Within AA, there are certainly many elaborations of the steps, which take the original programme, add some elements, remove some elements, and change some elements. There are also approaches within AA which pick just a very small number of elements of the programme, leaving out the lion's share (particularly steps and systematic message-carrying service), leaving a regimen consisting of not drinking, going to meetings, and talking about what is on your mind.
What is curious is that no comprehensive and coherent alternative to the programme as originally envisaged has coalesced and become established even within AA. Many other approaches come and go, but such approaches are invariably marginal or ephemeral.

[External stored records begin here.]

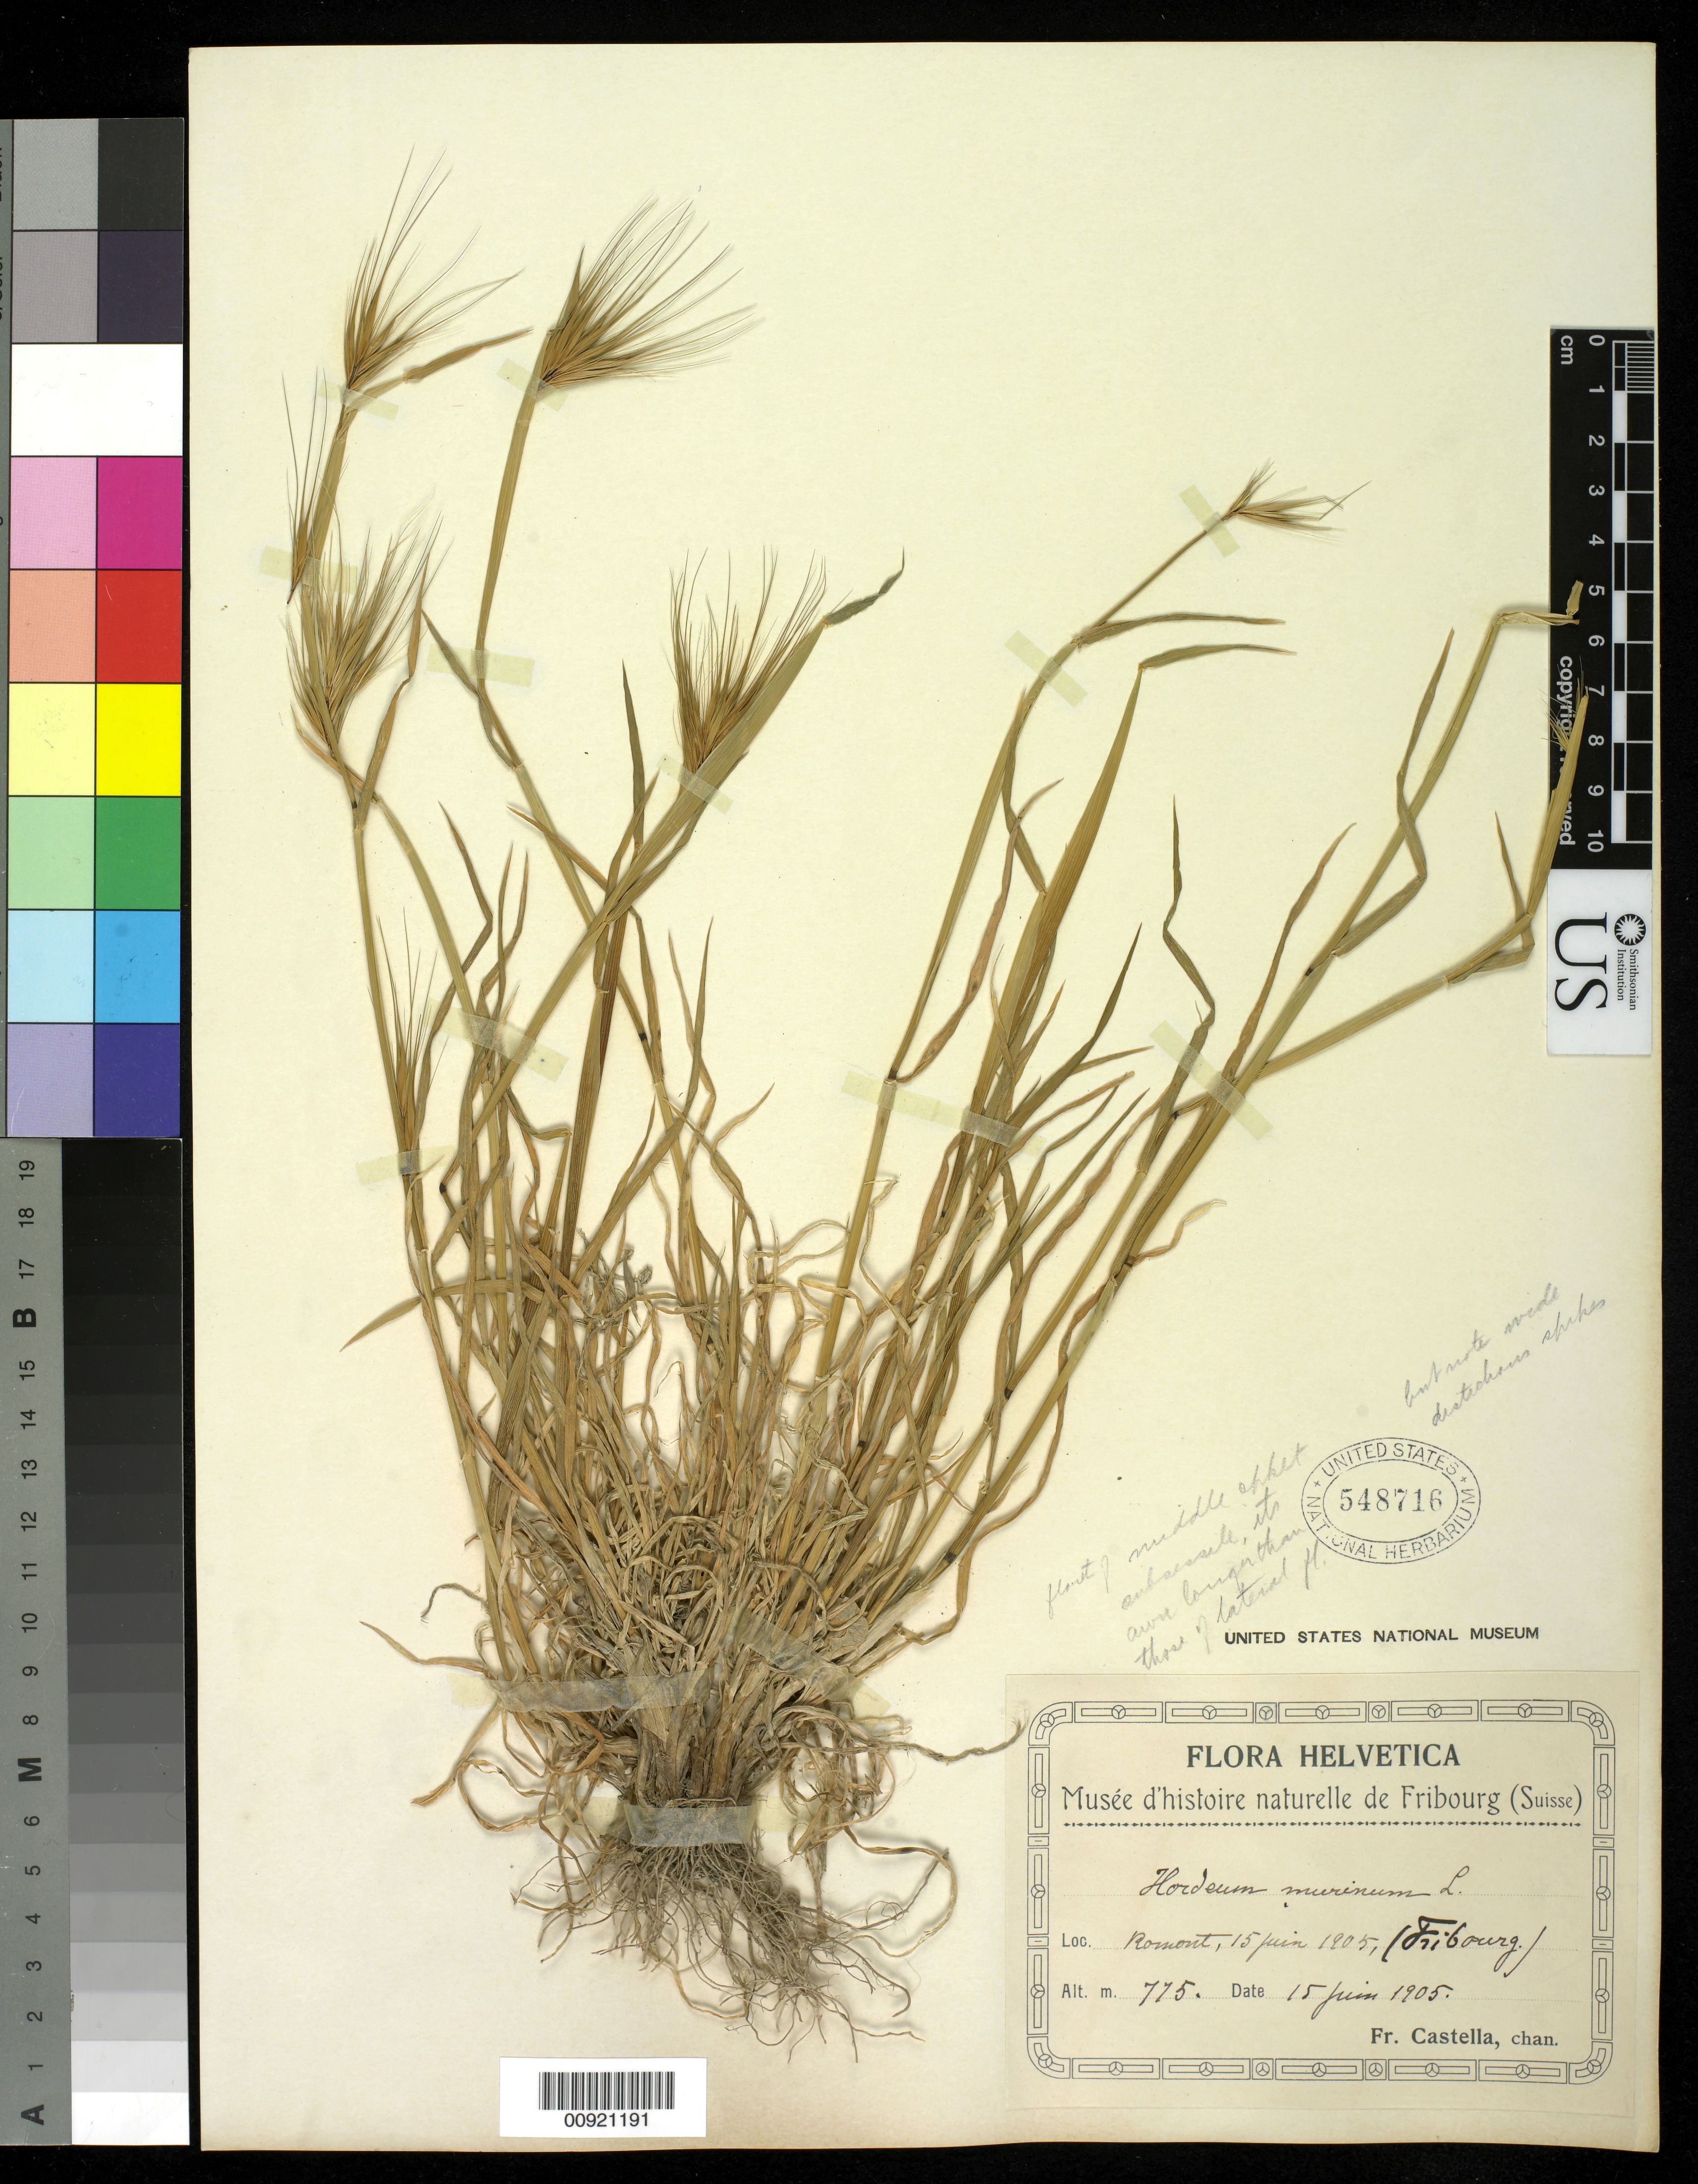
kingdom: Plantae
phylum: Tracheophyta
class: Liliopsida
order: Poales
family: Poaceae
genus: Hordeum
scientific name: Hordeum murinum subsp. glaucum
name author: (Steud.) Tzvelev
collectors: Fr. Castella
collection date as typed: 15 Jun 1905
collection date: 1905-06-15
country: Switzerland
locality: Romont (Fribourg)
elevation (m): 775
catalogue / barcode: US 548716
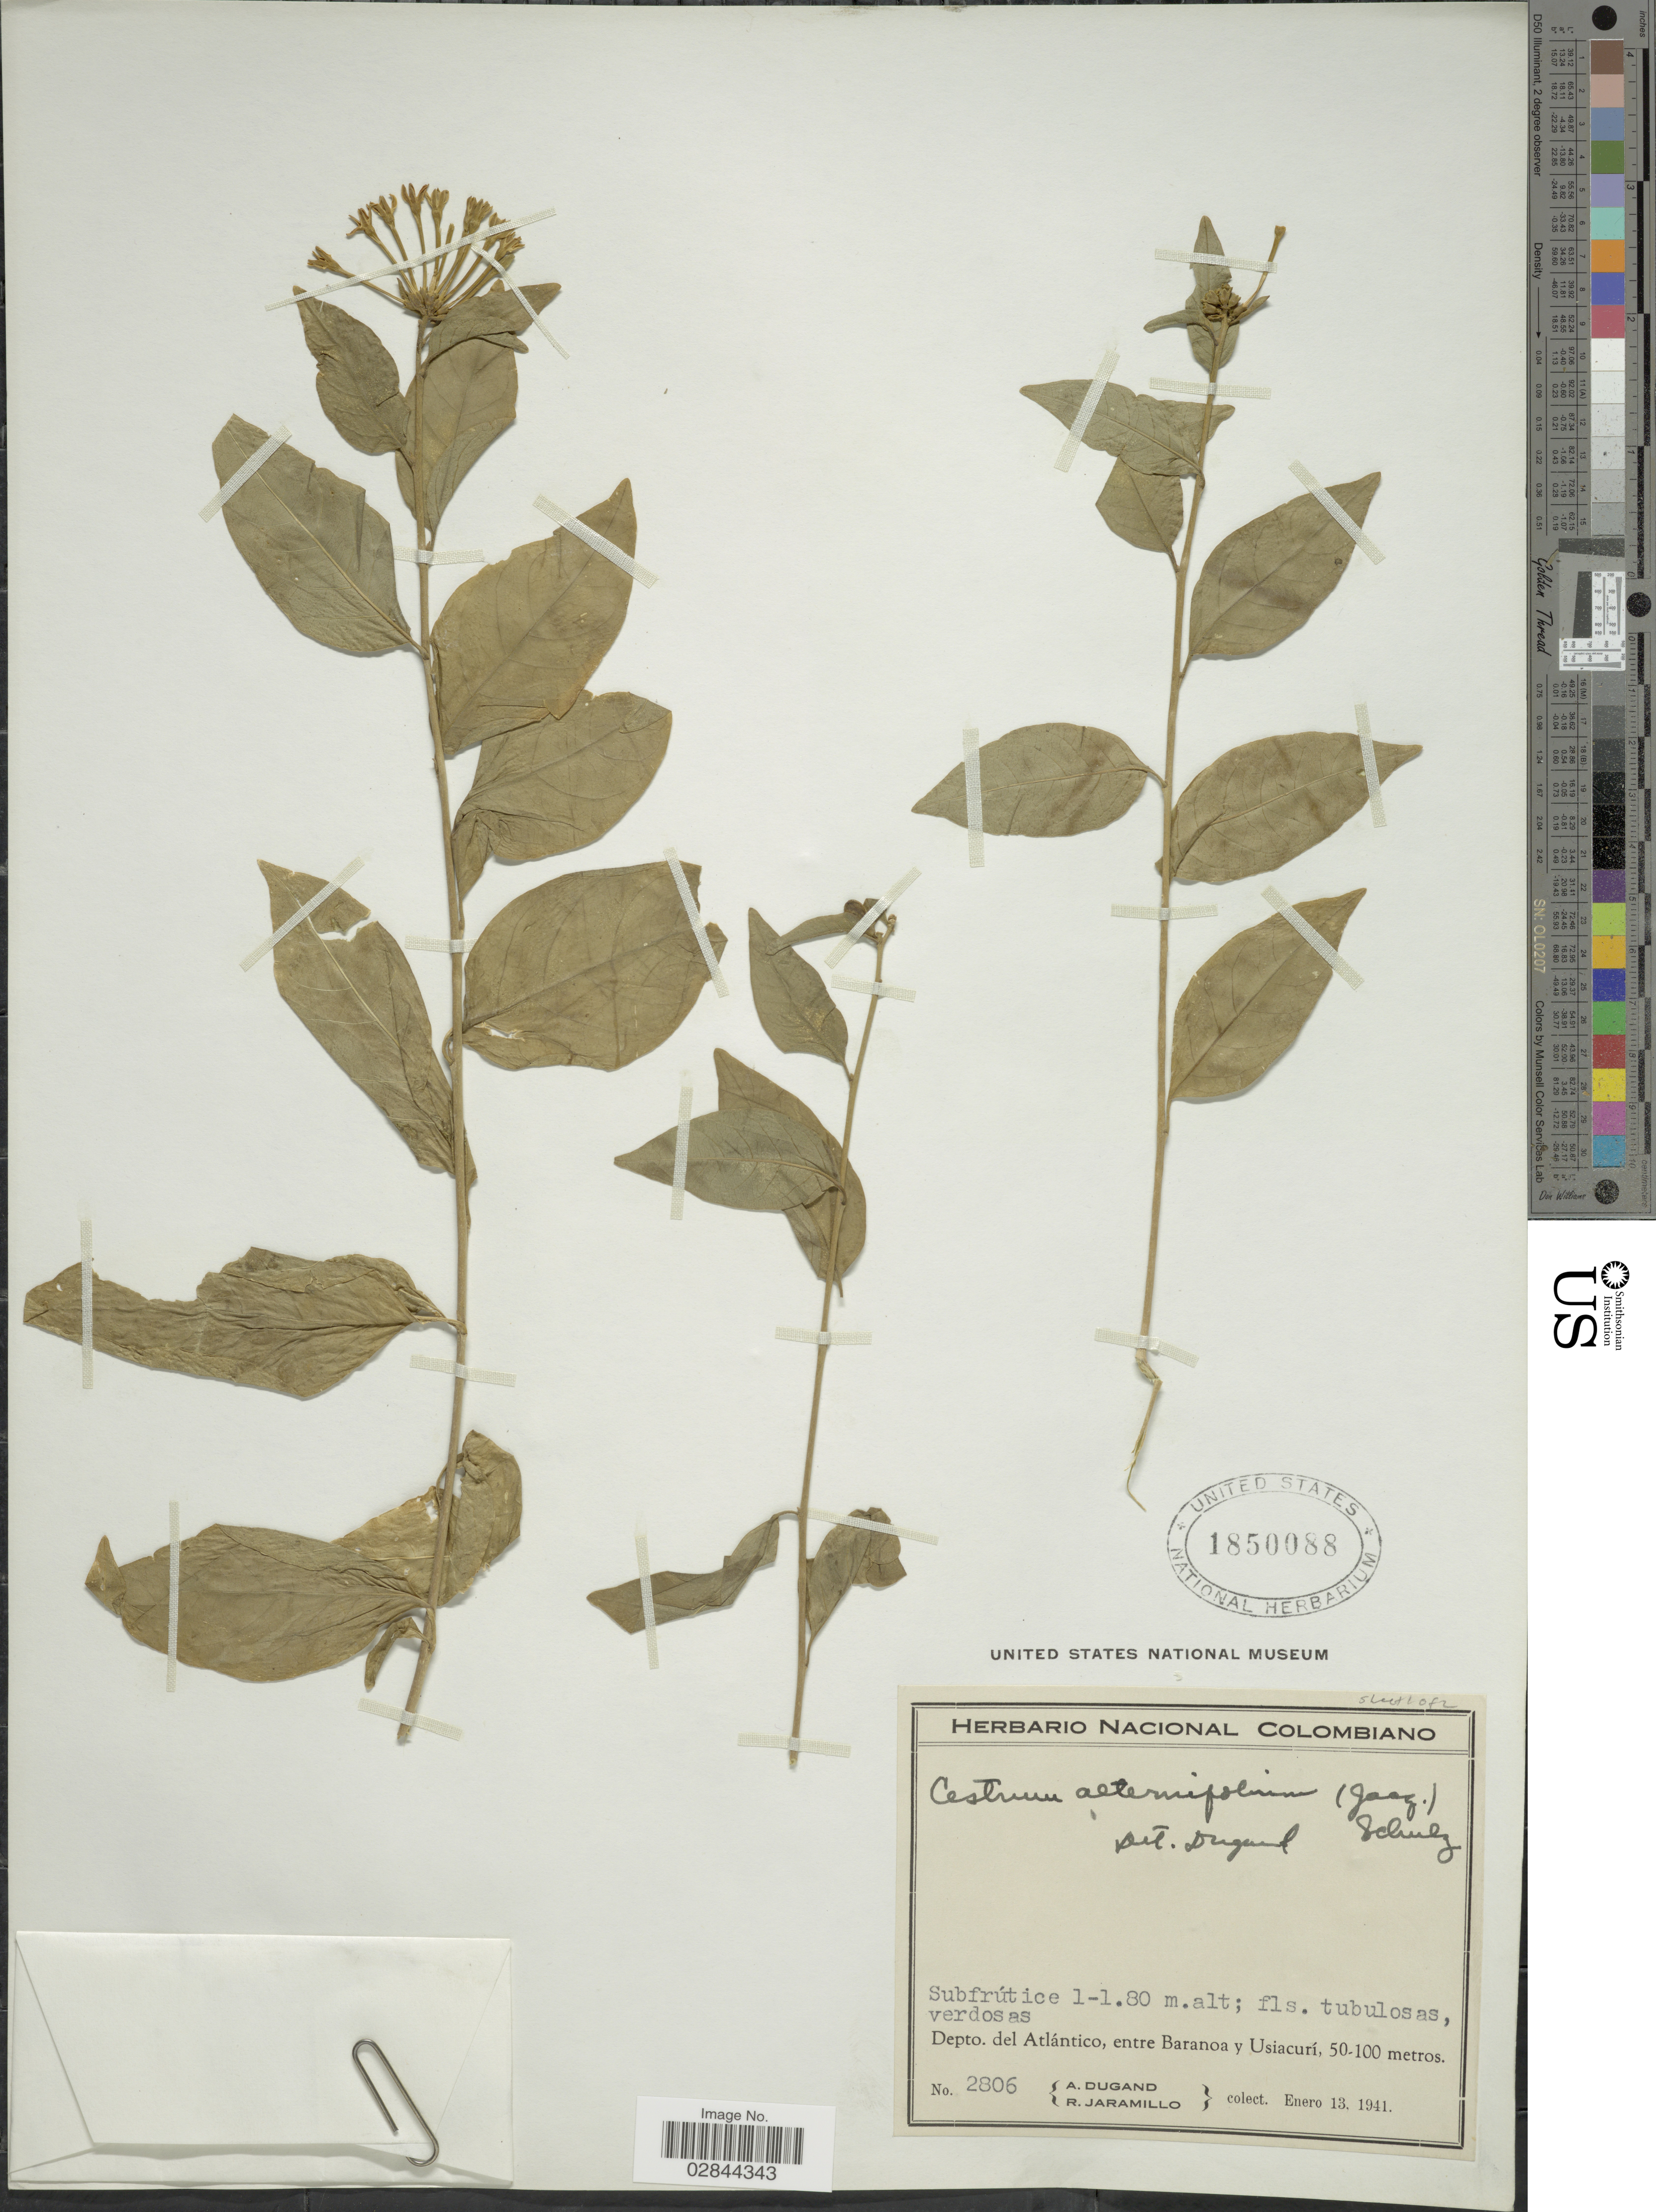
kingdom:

With the beef that many people have against the notion of the Higher Power or God, which is central to the original programme, I have much sympathy. I've had my own fair share of theological struggles over the years. Why I still adhere to the notion of a Higher Power and actively practise to improve my conscious contact with that Higher Power is that, frankly, there are many situations where nothing else works.
To the Higher Power-naysayers: what is your sufficient substitute for a Higher Power in the face of the failure of all human resources, tricks, intellectual constructs, material plans, interpersonal reliances, and other mechanisms? It turns out that the best on offer is everything that the AA programme has to offer, just without the Higher Power. There is no alternative. There is no back-up plan. There is no emergency generator. There is nothing to take its place. There is just 'AA minus'. Non-Higher Power approaches may involve meditation, yoga, therapy, all sorts of things, but fully fledged AA (with the Higher Power) does not preclude these and actually actively embraces these.
There are, one assumes, many people who stay fit and well by using all elements of the AA programme except the Higher Power bit. The question is, for those for whom that is not sufficient, where else do you go, what else do you do, and how do you cope?
The last house on the block for alcoholics seems to be AA. The last, Upper Room in the last house on the block is holding a meeting right now. And in that meeting they're talking about God.